Let $d$ be a fixed, square-free integer, and let $M$ be some very large number. I would like to count the numbers $m \leq M$ such that $m \perp d$ and $d$ is a quadratic residue modulo $m$. Call this quanitity $S$. Are there some asymtpotics known for this quantity?
Obviously, $S \leq M$. On the other hand, if we just compute primes $p \leq M$ such that $d$ is a square modulo $p$, then we find: $$ S \gtrsim \frac{M}{\log M} \frac{\# \{ p \leq M, \text{ prime}, \ \left( {{d}\over{p}} \right) = 1 \} }{\#\{p \leq M, \text{ prime}\}} \geq \frac{M}{\log M} c $$ for some constant $c$. This is true because the primes with $\left( {{d}\over{p}} \right) = 1 $ have positive relative density, which can be deduced from quadratic reciprocity and Dirichlet's theorem.
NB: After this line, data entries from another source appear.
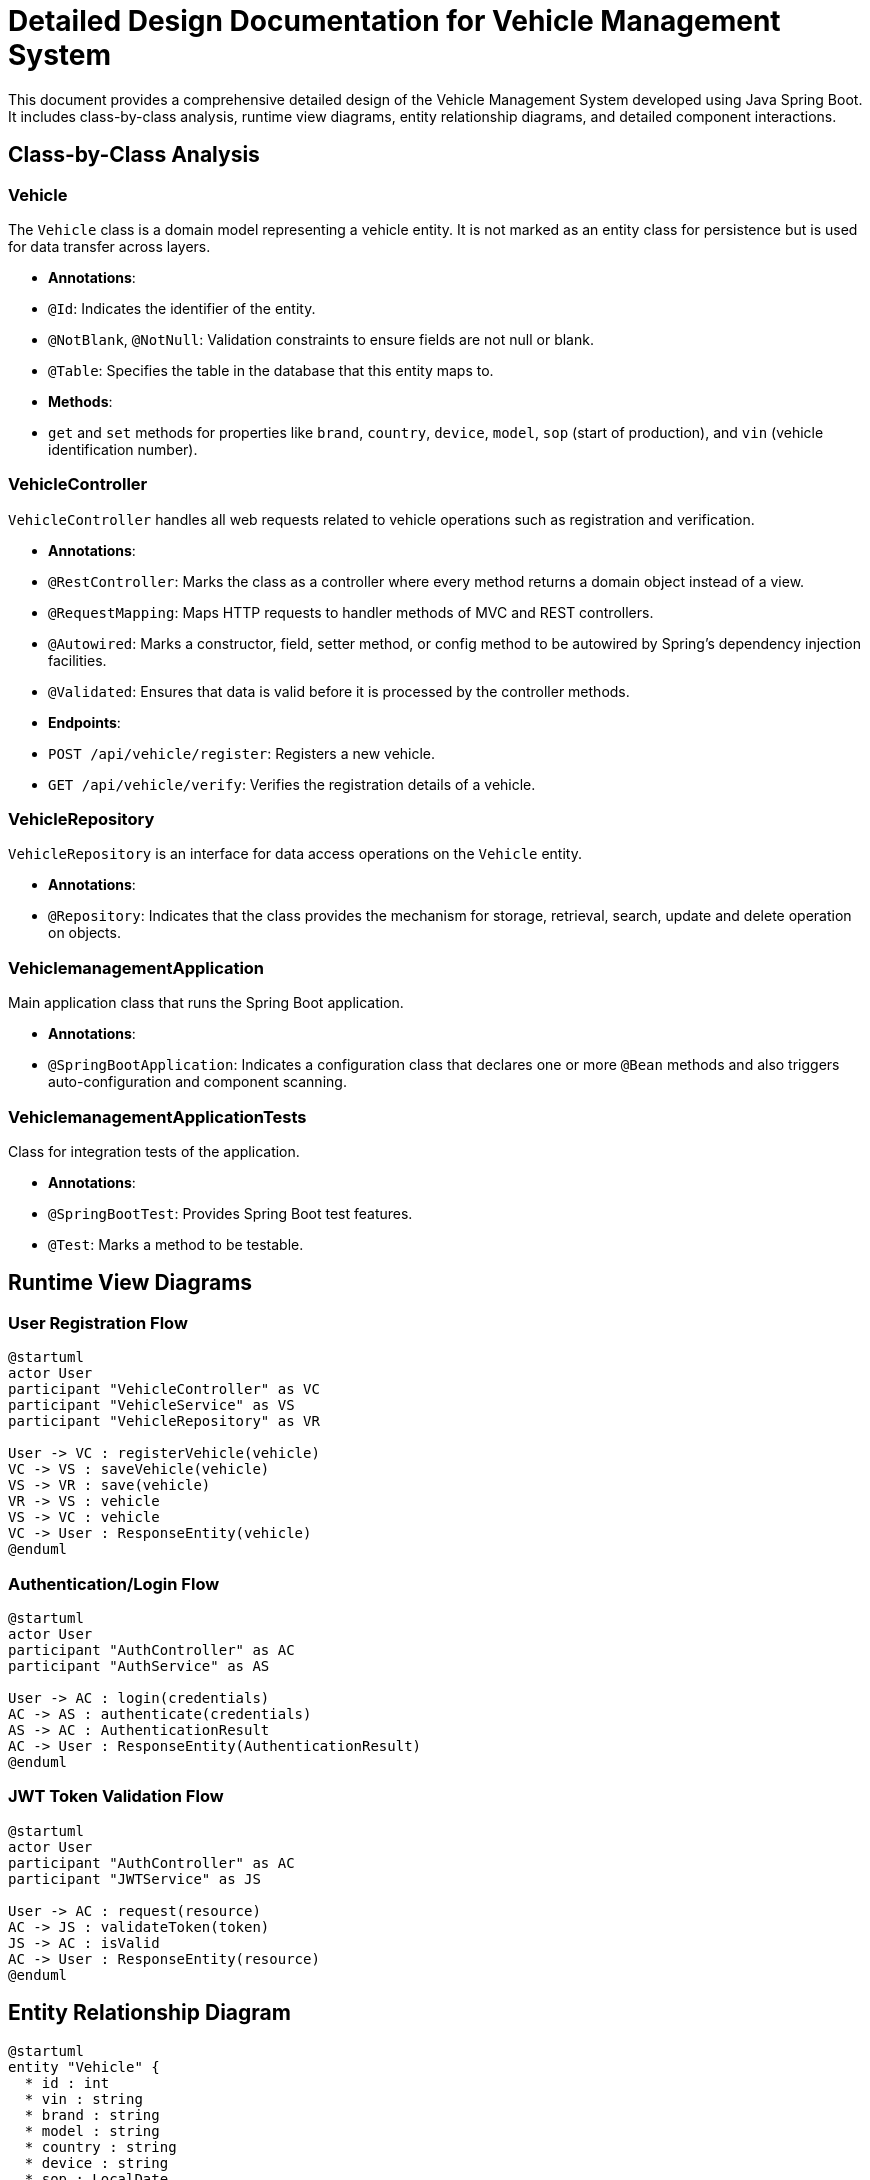 = Detailed Design Documentation for Vehicle Management System

This document provides a comprehensive detailed design of the Vehicle Management System developed using Java Spring Boot. It includes class-by-class analysis, runtime view diagrams, entity relationship diagrams, and detailed component interactions.

== Class-by-Class Analysis

=== Vehicle

The `Vehicle` class is a domain model representing a vehicle entity. It is not marked as an entity class for persistence but is used for data transfer across layers.

- *Annotations*:
  - `@Id`: Indicates the identifier of the entity.
  - `@NotBlank`, `@NotNull`: Validation constraints to ensure fields are not null or blank.
  - `@Table`: Specifies the table in the database that this entity maps to.

- *Methods*:
  - `get` and `set` methods for properties like `brand`, `country`, `device`, `model`, `sop` (start of production), and `vin` (vehicle identification number).

=== VehicleController

`VehicleController` handles all web requests related to vehicle operations such as registration and verification.

- *Annotations*:
  - `@RestController`: Marks the class as a controller where every method returns a domain object instead of a view.
  - `@RequestMapping`: Maps HTTP requests to handler methods of MVC and REST controllers.
  - `@Autowired`: Marks a constructor, field, setter method, or config method to be autowired by Spring's dependency injection facilities.
  - `@Validated`: Ensures that data is valid before it is processed by the controller methods.

- *Endpoints*:
  - `POST /api/vehicle/register`: Registers a new vehicle.
  - `GET /api/vehicle/verify`: Verifies the registration details of a vehicle.

=== VehicleRepository

`VehicleRepository` is an interface for data access operations on the `Vehicle` entity.

- *Annotations*:
  - `@Repository`: Indicates that the class provides the mechanism for storage, retrieval, search, update and delete operation on objects.

=== VehiclemanagementApplication

Main application class that runs the Spring Boot application.

- *Annotations*:
  - `@SpringBootApplication`: Indicates a configuration class that declares one or more `@Bean` methods and also triggers auto-configuration and component scanning.

=== VehiclemanagementApplicationTests

Class for integration tests of the application.

- *Annotations*:
  - `@SpringBootTest`: Provides Spring Boot test features.
  - `@Test`: Marks a method to be testable.

== Runtime View Diagrams

=== User Registration Flow

[plantuml, user-registration-sequence, png]
----
@startuml
actor User
participant "VehicleController" as VC
participant "VehicleService" as VS
participant "VehicleRepository" as VR

User -> VC : registerVehicle(vehicle)
VC -> VS : saveVehicle(vehicle)
VS -> VR : save(vehicle)
VR -> VS : vehicle
VS -> VC : vehicle
VC -> User : ResponseEntity(vehicle)
@enduml
----

=== Authentication/Login Flow

[plantuml, authentication-sequence, png]
----
@startuml
actor User
participant "AuthController" as AC
participant "AuthService" as AS

User -> AC : login(credentials)
AC -> AS : authenticate(credentials)
AS -> AC : AuthenticationResult
AC -> User : ResponseEntity(AuthenticationResult)
@enduml
----

=== JWT Token Validation Flow

[plantuml, jwt-validation-sequence, png]
----
@startuml
actor User
participant "AuthController" as AC
participant "JWTService" as JS

User -> AC : request(resource)
AC -> JS : validateToken(token)
JS -> AC : isValid
AC -> User : ResponseEntity(resource)
@enduml
----

== Entity Relationship Diagram

[plantuml, er-diagram, png]
----
@startuml
entity "Vehicle" {
  * id : int
  * vin : string
  * brand : string
  * model : string
  * country : string
  * device : string
  * sop : LocalDate
}
@enduml
----

=== Detailed Description of Entity Relationships

- **Vehicle**: Represents a vehicle with properties such as `vin` (unique identifier), `brand`, `model`, `country`, `device`, and `sop` (start of production date).

== Detailed Component Interactions

=== Controller-Service-Repository Interactions

- **VehicleController**:
  - Receives HTTP requests and delegates to **VehicleService** for processing.
  - Handles response wrapping in `ResponseEntity`.

- **VehicleService**:
  - Handles business logic and communicates with **VehicleRepository** for data persistence.

- **VehicleRepository**:
  - Interface to the database, responsible for CRUD operations on the `Vehicle` entity.

=== Data Flow Through Layers

1. HTTP Request -> Controller
2. Controller -> Service (business logic)
3. Service -> Repository (data access)
4. Repository -> Database
5. Database -> Repository
6. Repository -> Service
7. Service -> Controller
8. Controller -> HTTP Response

=== Exception Propagation

- Exceptions are thrown at the Repository or Service layer.
- Handled globally by a ControllerAdvice, which catches and formats them into user-friendly responses.

=== Transaction Boundaries

- Defined at the service layer, ensuring that database operations are completed successfully before committing the transaction.

This detailed design document aims to provide developers with a clear understanding of the system's architecture and operations, facilitating effective development, maintenance, and future enhancements.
Thus, $M \geq S \gg \frac{M}{\log M}$. What better better bounds be given?
By quadratic reciprocity, the condition that $d$ is a quadratic residue modulo $m$ is equivalent to a certain pattern of requiring that $m$ is or is not a quadratic residue modulo $p$ for each prime $p\mid d$, where the pattern may depend on $m\bmod 4$. At any rate, each odd prime exactly multiplies the density of valid $m$ by $\frac{p-1}{2p}$ (this also uses the Chinese Remainder Theorem). So $$S\sim M\cdot\prod_{p\mid d}\frac{p-1}{2p} $$ if $d$ is odd. The case that $d$ is even is left as an exercise.